In its third consultation paper on this topic, the FCA has recently confirmed that:
- FSCS claims in respect of investment advice will benefit from an increased compensation cap, from £50,000 to £85,000;
- product providers will have to start making contributions to FSCS funding for insurance and investment advice claims; and
- it proposes new rules to prevent personal investment firms' insurers excluding cover for claims where the firm or a third party becomes insolvent.
In December 2016 the FCA published a paper which consulted on proposals for reforming the funding of the FSCS. A second paper on this topic was published in October 2017 and now, following on from that, on 1 May 2018 (see here) the FCA published a third paper in which it has made final rules which are to take affect from April 2019.
The FSCS is the UK's statutory compensation scheme of last resort for the financial services industry and the question of how its funding ought to be allocated between different firms and sectors is acknowledged by the FCA to be controversial.
As a result of the FCA's recent consultation paper, product providers will now be required to contribute 25% of the funding requirements for the FSCS' insurance and investment intermediation funding classes. In other words, product providers will have to help to pay for failed advisors' misselling of their products. The FCA has confirmed that these plans will include discretionary fund managers as providers.
In addition, the FCA has confirmed it will increase the compensation limit in respect of claims relating to investment advice and provision (and, additionally, home finance intermediation and debt management claims) from £50,000 to £85,000. Again, this will take effect from April 2019. The FCA has acknowledged that this could result in advisers' FSCS levies increasing.

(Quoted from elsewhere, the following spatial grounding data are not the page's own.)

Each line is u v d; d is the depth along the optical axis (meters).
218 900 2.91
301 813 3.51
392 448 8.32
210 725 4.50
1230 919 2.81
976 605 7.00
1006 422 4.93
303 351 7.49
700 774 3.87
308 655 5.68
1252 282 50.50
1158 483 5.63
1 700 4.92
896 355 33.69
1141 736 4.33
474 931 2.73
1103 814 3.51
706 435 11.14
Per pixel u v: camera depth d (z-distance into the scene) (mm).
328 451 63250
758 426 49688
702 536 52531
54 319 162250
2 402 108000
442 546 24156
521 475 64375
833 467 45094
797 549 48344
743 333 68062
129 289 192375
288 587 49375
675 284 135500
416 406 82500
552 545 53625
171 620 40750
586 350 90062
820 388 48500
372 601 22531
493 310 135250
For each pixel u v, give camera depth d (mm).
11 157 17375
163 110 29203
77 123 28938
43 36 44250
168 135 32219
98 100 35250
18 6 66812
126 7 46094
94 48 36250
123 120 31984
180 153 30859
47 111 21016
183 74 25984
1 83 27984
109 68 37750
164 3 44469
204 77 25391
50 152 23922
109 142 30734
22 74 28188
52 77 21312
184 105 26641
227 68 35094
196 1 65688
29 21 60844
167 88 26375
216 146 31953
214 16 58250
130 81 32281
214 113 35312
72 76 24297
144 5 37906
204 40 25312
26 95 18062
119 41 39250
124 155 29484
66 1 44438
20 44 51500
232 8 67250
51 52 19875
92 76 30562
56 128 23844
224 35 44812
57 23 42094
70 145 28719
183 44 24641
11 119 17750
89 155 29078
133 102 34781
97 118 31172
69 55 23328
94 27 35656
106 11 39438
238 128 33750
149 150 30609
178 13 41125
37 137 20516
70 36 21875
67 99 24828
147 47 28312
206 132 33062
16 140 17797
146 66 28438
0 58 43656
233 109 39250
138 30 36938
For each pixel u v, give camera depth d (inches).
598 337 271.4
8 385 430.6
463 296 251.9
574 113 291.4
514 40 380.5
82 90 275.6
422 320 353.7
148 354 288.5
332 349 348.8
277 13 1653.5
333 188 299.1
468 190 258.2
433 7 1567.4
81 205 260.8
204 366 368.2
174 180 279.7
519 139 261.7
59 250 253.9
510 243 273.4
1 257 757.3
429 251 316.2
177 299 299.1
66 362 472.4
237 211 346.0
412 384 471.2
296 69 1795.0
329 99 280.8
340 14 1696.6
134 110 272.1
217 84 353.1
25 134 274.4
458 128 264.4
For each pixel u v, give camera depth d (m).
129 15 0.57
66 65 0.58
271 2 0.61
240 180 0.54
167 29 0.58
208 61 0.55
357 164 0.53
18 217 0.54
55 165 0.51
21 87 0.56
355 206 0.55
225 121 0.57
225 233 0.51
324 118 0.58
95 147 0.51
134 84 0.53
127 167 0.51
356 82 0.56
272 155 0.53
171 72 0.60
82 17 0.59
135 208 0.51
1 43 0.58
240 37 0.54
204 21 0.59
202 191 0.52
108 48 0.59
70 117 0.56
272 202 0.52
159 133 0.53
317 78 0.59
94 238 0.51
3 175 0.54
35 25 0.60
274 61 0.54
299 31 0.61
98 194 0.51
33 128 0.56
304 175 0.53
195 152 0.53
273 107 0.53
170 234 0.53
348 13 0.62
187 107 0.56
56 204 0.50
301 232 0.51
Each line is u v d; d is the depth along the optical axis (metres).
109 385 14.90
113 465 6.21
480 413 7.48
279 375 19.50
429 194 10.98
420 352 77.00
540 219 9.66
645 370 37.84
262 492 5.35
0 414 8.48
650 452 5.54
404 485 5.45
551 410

Finally, the FCA paper also includes a further consultation on draft rules to ensure personal investment firms have professional indemnity policies that do not limit claims where the policyholder or a third party is insolvent, or where a person other than the personal investment firm (e.g. the FSCS) is entitled to make a claim. The reasoning behind this is clear, with the FCA confirming "the changes are intended to ensure that more consumer claims are paid by insurers which could help to reduce the costs of the FSCS to other firms."
The consultation will remain open until 1 August 2018, and will no doubt be of particular interest to all firms, whether current or potential contributors to FSCS funding, and to insurers and brokers in the PII market.